WORK TO BE COMPLETED: Read the records below. Copy each line where the string "strip" occurs.
'''
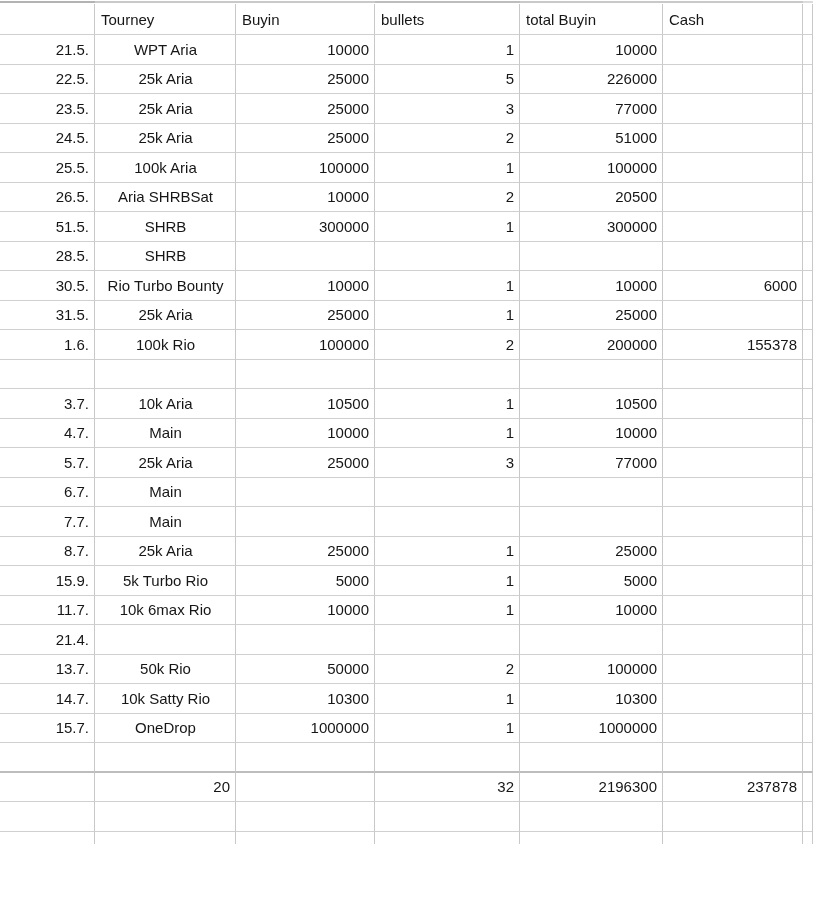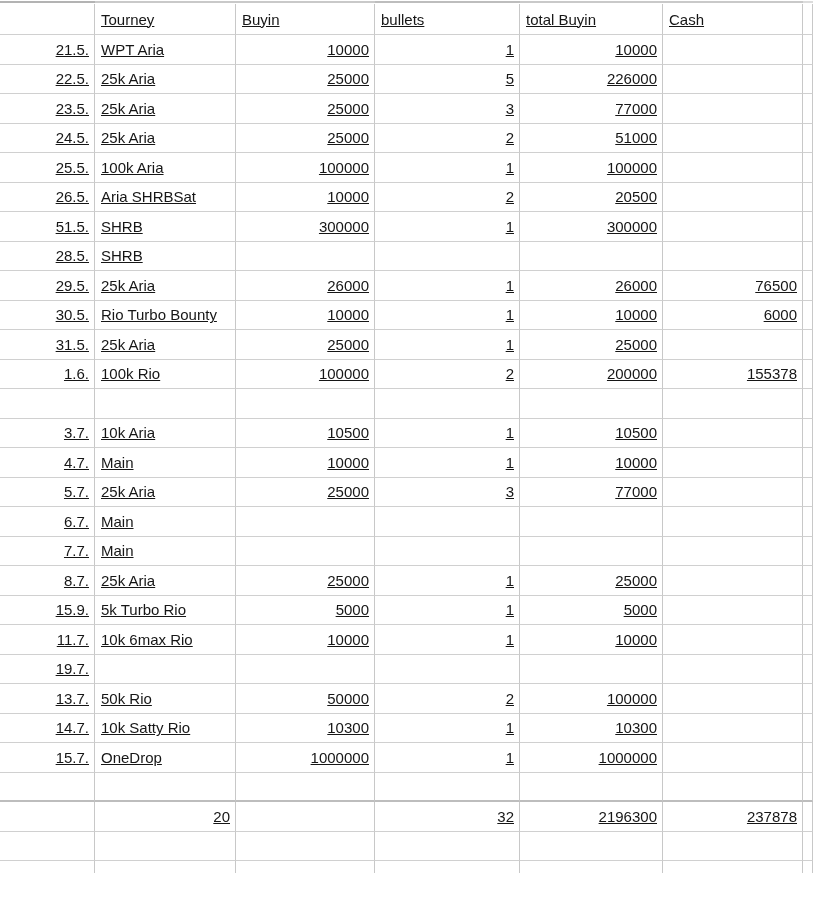--- a/index.html
+++ b/index.html
@@ -4,21 +4,20 @@
 <style>
   html,body{margin:0;padding:0;background:#ffffff;}
   .sheet{
     position:relative;
     width:813px;height:900px;
     overflow:hidden;
     background:#ffffff;
     font-family:"Liberation Sans","DejaVu Sans",sans-serif;
     font-size:15px;
     color:#161616;
-    text-decoration:underline;
   }
   
   .top-strip{position:relative;height:4px;background:#ffffff;}
   .top-strip .seg{position:absolute;top:1px;height:2px;}
   .seg-a{left:0;width:95px;background:#b3b3b3;}
   .seg-b{left:95px;width:280px;background:#c9c9c9;}
   .seg-c{left:375px;width:145px;background:#bdbdbd;}
   .seg-d{left:520px;width:283px;background:#c9c9c9;}
   .seg-e{left:803px;width:10px;background:#dcdcdc;}
 
@@ -31,21 +30,21 @@
     height:29.5px;
     padding:0 5px 0 6px;
     border-right:1px solid #c8c8c8;
     border-bottom:1px solid #d0d0d0;
     overflow:hidden;white-space:nowrap;
     vertical-align:middle;
     font-weight:400;font-size:15px;color:#161616;
   }
   .grid th{height:31px;text-align:left;}
   .c-date{text-align:right;padding-right:5px;}
-  .c-text{text-align:left;padding-right:0;}
+  .c-text{text-align:center;padding-right:0;}
   .c-num{text-align:right;padding-right:5px;}
   .c-edge{border-right:none;padding:0;}
   tr.pre-summary td{border-bottom:2px solid #bdbdbd;}
   tr.bottom-partial td{height:12px;border-bottom:none;}
 </style>
 </head>
 <body>
 
 <div class="sheet">
 
@@ -145,29 +144,20 @@
         <tr>
         <td class="c-date">28.5.</td>
         <td class="c-text">SHRB</td>
         <td class="c-num"></td>
         <td class="c-num"></td>
         <td class="c-num"></td>
         <td class="c-num"></td>
         <td class="c-edge"></td>
       </tr>
         <tr>
-        <td class="c-date">29.5.</td>
-        <td class="c-text">25k Aria</td>
-        <td class="c-num">26000</td>
-        <td class="c-num">1</td>
-        <td class="c-num">26000</td>
-        <td class="c-num">76500</td>
-        <td class="c-edge"></td>
-      </tr>
-        <tr>
         <td class="c-date">30.5.</td>
         <td class="c-text">Rio Turbo Bounty</td>
         <td class="c-num">10000</td>
         <td class="c-num">1</td>
         <td class="c-num">10000</td>
         <td class="c-num">6000</td>
         <td class="c-edge"></td>
       </tr>
         <tr>
         <td class="c-date">31.5.</td>
@@ -262,21 +252,21 @@
         <tr>
         <td class="c-date">11.7.</td>
         <td class="c-text">10k 6max Rio</td>
         <td class="c-num">10000</td>
         <td class="c-num">1</td>
         <td class="c-num">10000</td>
         <td class="c-num"></td>
         <td class="c-edge"></td>
       </tr>
         <tr>
-        <td class="c-date">19.7.</td>
+        <td class="c-date">21.4.</td>
         <td class="c-text"></td>
         <td class="c-num"></td>
         <td class="c-num"></td>
         <td class="c-num"></td>
         <td class="c-num"></td>
         <td class="c-edge"></td>
       </tr>
         <tr>
         <td class="c-date">13.7.</td>
         <td class="c-text">50k Rio</td>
'''
SOLUTION TO THE PROBLEM:
   .top-strip{position:relative;height:4px;background:#ffffff;}
   .top-strip .seg{position:absolute;top:1px;height:2px;}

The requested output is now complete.